Krishnasawmy Iyer, J.
1. The accused have been charged under Rules 2, 7 and 10 of the Rules made by Government under Sections 35 and 36 of the Forest Act. The offences charged against them are that they cut down certain sandal wood trees and had them removed from the place of cutting to a certain shed and some fields. The first question that arises is whether the cutting of the trees is itself an offence under the Rules.
2. The Government is empowered to make Rules to regulate the transit of all timber or of certain classes of timbers within local limits. Section 35 also provides that such Rules may prohibit the import and export or moving within defined local limits of timbers without a pass. Now Rule 2 provides that it shall not be lawful to import sandal wood into or export sandal wood from or move sandal wood within the areas specified without a permit as specified in Rule 4. Rule 4 refers to certain forms of permits and Form No. 2 contains the heading Permits for the Imports, Export of timber, Transport from private lands or from foreign territory.' It seems to me to be clear that Section 35 in empowering Government to make rules as regards transit and Form No. 2 speaking of transport do not contemplate the moving which is involved in the cutting of a tree as comprised within the meaning of the word 'transit' or 'transport.' The collection of the words import, export and moving is also to be remembered in determining the signification of the word moving. I am quite aware that in the definition of theft under the Penal Code, moving which is involved in the very act of cutting with the intention to steal would amount to the offence of theft; but I am not prepared to hold that under Rule 2 of the Forest Act, the same sense is to be attached to that word. The next question is whether the offence is brought home to the accused in this case of moving timber from the place of cutting to the shed and the fields. I agree with the argument of the petitioner's Counsel that there is no evidence against the first or the 2nd accused of any connection with the moving of the timber from the place of cutting though it was obviously their interest to have the timber so moved. The learned Public Prosecutor does not refer me to any evidence in support of the view that they have been concerned in the acts charged.

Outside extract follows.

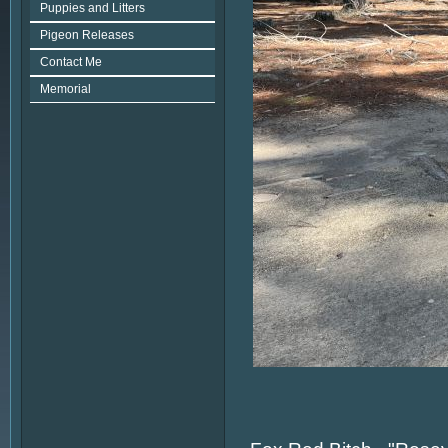
Puppies and Litters
Pigeon Releases
Contact Me
Memorial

3. As regards the other accused who have been convicted, I am not prepared to interfere with the finding of the Courts below that upon their admission they are guilty.

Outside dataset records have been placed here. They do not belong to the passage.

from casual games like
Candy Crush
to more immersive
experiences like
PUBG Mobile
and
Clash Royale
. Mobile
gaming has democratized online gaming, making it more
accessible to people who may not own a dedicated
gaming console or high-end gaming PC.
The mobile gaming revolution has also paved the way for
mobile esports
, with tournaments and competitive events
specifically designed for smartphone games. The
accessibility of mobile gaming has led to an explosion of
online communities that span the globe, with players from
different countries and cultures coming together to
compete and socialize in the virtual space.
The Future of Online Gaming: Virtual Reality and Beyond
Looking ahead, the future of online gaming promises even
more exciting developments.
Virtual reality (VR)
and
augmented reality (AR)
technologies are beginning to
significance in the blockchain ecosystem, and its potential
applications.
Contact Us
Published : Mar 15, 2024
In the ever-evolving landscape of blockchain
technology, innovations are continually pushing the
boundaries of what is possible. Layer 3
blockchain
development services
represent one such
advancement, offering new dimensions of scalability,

4. I am quite unable to understand from the record of this case what reason there was for the forest authorities to delay the permit or the affixing of any property mark that might be necessary. Whatever the reason may be, I am only concerned with the question as to whether, upon the facts, accused other than Nos. 1 and 2 who have been convicted are guilty. I am unable to say that their conviction is wrong but I think the sentence of a fine of 4 annas is sufficient as regards each of those accused. The fines paid by the 1st and 2nd accused are ordered to be refunded and the excess in the fine's paid by the other accused will also be refunded.